El buen olfato de los zopilotes

En México, como en otros países de América, existen zopilotes con cabeza color negro o pardo muy oscuro, siendo el más común el del género Coragyps, así como zopilotes con cabeza roja y amarilla, ambos pertenecientes al género Cathartes. Sin embargo, la especie más espectacular habita en las selvas y se conoce como Zopilote Rey. A diferencia de las otras especies, su plumaje es blanco y su cabeza desnuda es muy colorida.

Una peculiaridad de los zopilotes de cabeza roja y amarilla es su buen olfato. Al volar cerca de los árboles, pueden captar los olores de cadáveres de animales en descomposición gracias a su sentido del olfato muy desarrollado.

Reciclado global de nutrientes

Los buitres, tanto los de América como los de Europa, desempeñan una función ecológica fundamental al “ocupar el nivel más alto de las cadenas tróficas”. Entre las funciones destacan:

  1. Realizan un reciclado global de cadáveres en todos los ecosistemas del mundo.
  2. Mantienen el flujo de nutrientes y los reintroducen al ciclo ecológico.
  3. Previenen la creación de focos de contaminación e infección en ambientes naturales y basureros.

Plomo a zopilotes

Los zopilotes son muy susceptibles a la contaminación. Al comer presas muertas con disparos de escopeta, ingieren plomo. También se intoxicán cuando se alimentan de cadáveres de ganado que han sido administrados con ciertos medicamentos o de animales envenenados con pesticidas.

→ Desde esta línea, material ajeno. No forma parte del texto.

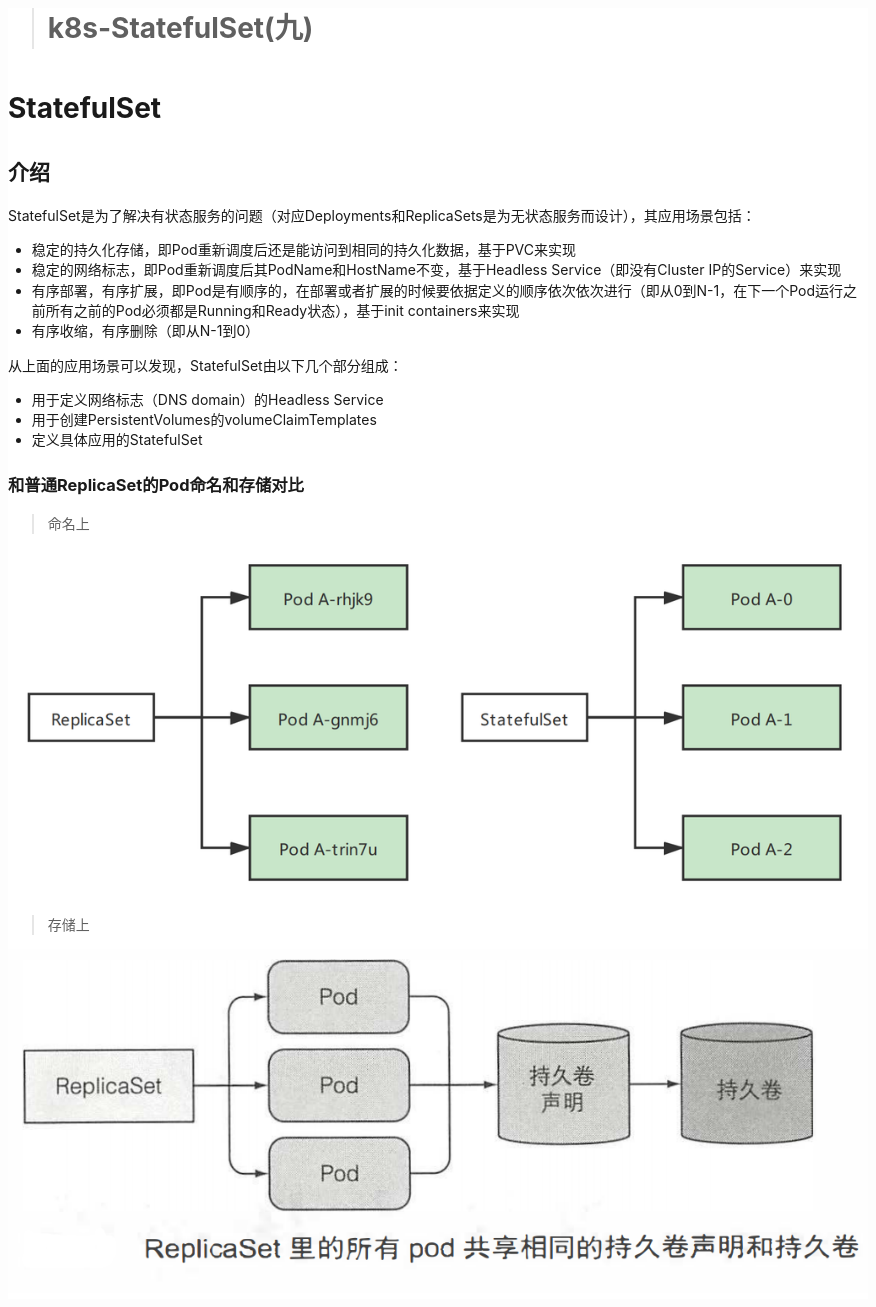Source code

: > # k8s-StatefulSet(九)

# StatefulSet

## 介绍

StatefulSet是为了解决有状态服务的问题（对应Deployments和ReplicaSets是为无状态服务而设计），其应用场景包括：

- 稳定的持久化存储，即Pod重新调度后还是能访问到相同的持久化数据，基于PVC来实现
- 稳定的网络标志，即Pod重新调度后其PodName和HostName不变，基于Headless Service（即没有Cluster IP的Service）来实现
- 有序部署，有序扩展，即Pod是有顺序的，在部署或者扩展的时候要依据定义的顺序依次依次进行（即从0到N-1，在下一个Pod运行之前所有之前的Pod必须都是Running和Ready状态），基于init containers来实现
- 有序收缩，有序删除（即从N-1到0）

从上面的应用场景可以发现，StatefulSet由以下几个部分组成：

- 用于定义网络标志（DNS domain）的Headless Service
- 用于创建PersistentVolumes的volumeClaimTemplates
- 定义具体应用的StatefulSet

### 和普通ReplicaSet的Pod命名和存储对比

>  命名上

![named.png](named.png)

> 存储上

![replicaSet_volume.png](replicaSet_volume.png)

Además, la contaminación, el atropellamiento al comer animales muertos en las carreteras y la cacería también representan un peligro para sus poblaciones. Ocasionalmente son cazados por temor a que ataquen al ganado o a animales pequeños, aunque en algunas ocasiones sí atacan a las gallinas.

El ave bicéfala

Aunque no tengan la misma importancia que el águila, el jaguar y el quetzal en las cosmovisiones mesoamericanas, el zopilote y el cóndor también forman parte de creencias y ritos prehispánicos. Estos animales están asociados a ideas sobre la enfermedad y la muerte debido a su hábito de alimentarse de cadáveres. Sin embargo, también se asocian con la limpieza y purificación por su capacidad de eliminar la podredumbre, y con el poder gracias a su tamaño y majestuoso vuelo que les permite abarcar vastos territorios.

En el escudo de la UNAM, el águila mexicana y el cóndor andino se fusionan en un ave bicéfala que simboliza la unión y la identidad de los pueblos de América Latina.